Can you show that $\bar{X}$ is a consistent estimator for $\lambda$ using Tchebysheff's inequality? This question was taken from a practice exam in my statistics course.
Given a random sample $X_1, X_2, ... X_n$ from a Poisson distribution with mean $\lambda$, can you show that $\bar{X}$ is consistent for $\lambda$?
We are told to use Tchebysheff's inequality. Which is: $Pr(|X-\mu| \geq k\sigma) \le \frac{1}{k^2}$
Also, as far as I know, consistency of an estimator is the property that as we increase the sample size of $\bar{X}$, our estimator should return values closer and closer to the actual value we want to estimate.
So the first thing I did was find the variance for $\bar{X}$ as follows:
$Var(\bar{X})=Var(\frac{\sum(X_i)}{n})=\frac{1}{n^2}Var(\sum(X_i))=\frac{\lambda}{n}$
I notice that as $n \rightarrow \infty $ the variance decreases to $0$, but how does this help me?
Now I guess we can use Tchebysheff's inequality where we need $Pr(|\bar{X}-\lambda| \geq \epsilon) = 0$ and that is where I get stuck... 
Any help is appreciated.
 A: Edit: Since it seems the point didn't get across, I'm going to fill in a few more details; it's been a while, so maybe I can venture a little more.
Start with definitions.
step 1: give a definition of consistency
Like this one from wikipedia's Consistent estimator article:

Suppose ${p_θ: θ ∈ Θ}$ is a family of distributions (the parametric model), and $X^θ = {X_1, X_2, \ldots : X_i ~ p_θ}$ is an infinite sample from the distribution $p_θ$. Let ${ T_n(X^θ) }$ be a sequence of estimators for some parameter $g(θ)$. Usually $T_n$ will be based on the first $n$ observations of a sample. Then this sequence ${T_n}$ is said to be (weakly) consistent if
$\underset{n\to\infty}{\operatorname{plim}}\;T_n(X^{\theta}) = g(\theta),\ \ \text{for all}\ \theta\in\Theta$

step 2: Note (hopefully!) that it relies on convergence in probability, so give a definition for that in turn (wikipedia article on Convergence of random variables).

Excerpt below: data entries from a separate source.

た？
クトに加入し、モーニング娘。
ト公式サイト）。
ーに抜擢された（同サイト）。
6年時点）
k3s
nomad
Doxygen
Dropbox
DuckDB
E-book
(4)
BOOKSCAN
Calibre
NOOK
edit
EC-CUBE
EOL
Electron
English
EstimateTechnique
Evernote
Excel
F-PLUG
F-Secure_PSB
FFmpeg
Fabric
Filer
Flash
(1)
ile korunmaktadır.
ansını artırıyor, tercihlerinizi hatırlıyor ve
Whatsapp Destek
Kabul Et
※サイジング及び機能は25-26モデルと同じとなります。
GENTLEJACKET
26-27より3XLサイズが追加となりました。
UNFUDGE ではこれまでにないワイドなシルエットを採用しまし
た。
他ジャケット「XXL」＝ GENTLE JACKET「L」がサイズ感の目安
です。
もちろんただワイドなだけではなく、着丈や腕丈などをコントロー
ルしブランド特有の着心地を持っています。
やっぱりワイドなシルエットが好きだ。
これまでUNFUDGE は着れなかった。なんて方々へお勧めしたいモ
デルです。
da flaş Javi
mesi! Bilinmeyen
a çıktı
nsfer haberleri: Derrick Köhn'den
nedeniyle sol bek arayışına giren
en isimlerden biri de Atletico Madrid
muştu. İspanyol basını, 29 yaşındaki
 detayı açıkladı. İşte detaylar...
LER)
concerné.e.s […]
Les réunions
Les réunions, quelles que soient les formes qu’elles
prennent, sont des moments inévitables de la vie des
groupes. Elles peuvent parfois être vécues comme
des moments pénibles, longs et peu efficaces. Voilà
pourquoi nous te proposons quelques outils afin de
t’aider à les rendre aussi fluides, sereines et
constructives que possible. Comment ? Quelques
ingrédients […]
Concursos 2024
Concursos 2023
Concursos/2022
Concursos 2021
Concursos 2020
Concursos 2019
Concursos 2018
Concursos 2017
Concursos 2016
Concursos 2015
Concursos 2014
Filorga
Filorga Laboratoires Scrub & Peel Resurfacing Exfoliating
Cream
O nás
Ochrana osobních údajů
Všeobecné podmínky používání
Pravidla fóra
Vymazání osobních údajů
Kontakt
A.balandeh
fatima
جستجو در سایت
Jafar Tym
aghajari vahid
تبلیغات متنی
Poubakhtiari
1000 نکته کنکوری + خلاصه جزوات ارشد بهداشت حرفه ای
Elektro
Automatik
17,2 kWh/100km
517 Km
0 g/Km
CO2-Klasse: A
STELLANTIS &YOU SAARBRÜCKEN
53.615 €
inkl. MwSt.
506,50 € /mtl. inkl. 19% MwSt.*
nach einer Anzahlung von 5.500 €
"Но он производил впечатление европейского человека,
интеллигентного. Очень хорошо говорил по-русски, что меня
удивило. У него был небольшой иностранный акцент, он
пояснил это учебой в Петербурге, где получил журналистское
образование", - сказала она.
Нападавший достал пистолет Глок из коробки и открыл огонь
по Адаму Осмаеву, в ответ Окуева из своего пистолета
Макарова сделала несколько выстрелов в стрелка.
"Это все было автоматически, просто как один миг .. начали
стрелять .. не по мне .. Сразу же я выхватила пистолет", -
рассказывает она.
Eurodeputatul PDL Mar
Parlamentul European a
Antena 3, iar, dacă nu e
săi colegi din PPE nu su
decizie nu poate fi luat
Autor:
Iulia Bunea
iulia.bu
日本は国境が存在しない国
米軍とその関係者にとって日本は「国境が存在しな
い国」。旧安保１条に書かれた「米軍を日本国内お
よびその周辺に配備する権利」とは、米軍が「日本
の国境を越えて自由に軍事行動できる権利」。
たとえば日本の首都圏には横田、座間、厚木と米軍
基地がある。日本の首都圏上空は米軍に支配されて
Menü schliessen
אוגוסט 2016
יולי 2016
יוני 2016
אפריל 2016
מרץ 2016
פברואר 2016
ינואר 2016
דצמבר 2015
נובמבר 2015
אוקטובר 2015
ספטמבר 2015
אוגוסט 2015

A sequence ${X_n}$ of random variables converges in probability towards the random variable $X$ if for all $ε > 0$
$\lim_{n\to\infty}\Pr\big(|X_n-X| \geq \varepsilon\big) = 0.$

step 3: Then write Chebyshev's inequality down:

Let $X$ (integrable) be a random variable with finite expected value μ and finite non-zero variance σ2. Then for any real number $k > 0$,
$\Pr(|X-\mu|\geq k\sigma) \leq \frac{1}{k^2}.$

(wikipedia article on Chebyshev's inequality)
step 4: now look at the rather strong similarity between two expressions in (2) and (3).
Does that not give you a huge clue about a way to approach this?

So let's start
From Chebyshev:
$Pr(|\bar{X}-\lambda| \geq k\lambda/n) \le \frac{1}{k^2}$ (you worked out all the parts of this but never actually wrote it down in your question. I can't fathom why you wouldn't)
Let $\epsilon=k\lambda/n$ (that's the obvious step from the "huge clue" you were supposed to see by comparing the two things I said to write down ... one had an $\epsilon$ where the other had a $k\lambda/n$ ... if you'd written them both down, as I'd been suggesting, I expect it would have been obvious as soon as you compared them).
So now, the only thing that's really left is to show that for any $\epsilon$, as $n\to\infty$, the RHS goes to 0.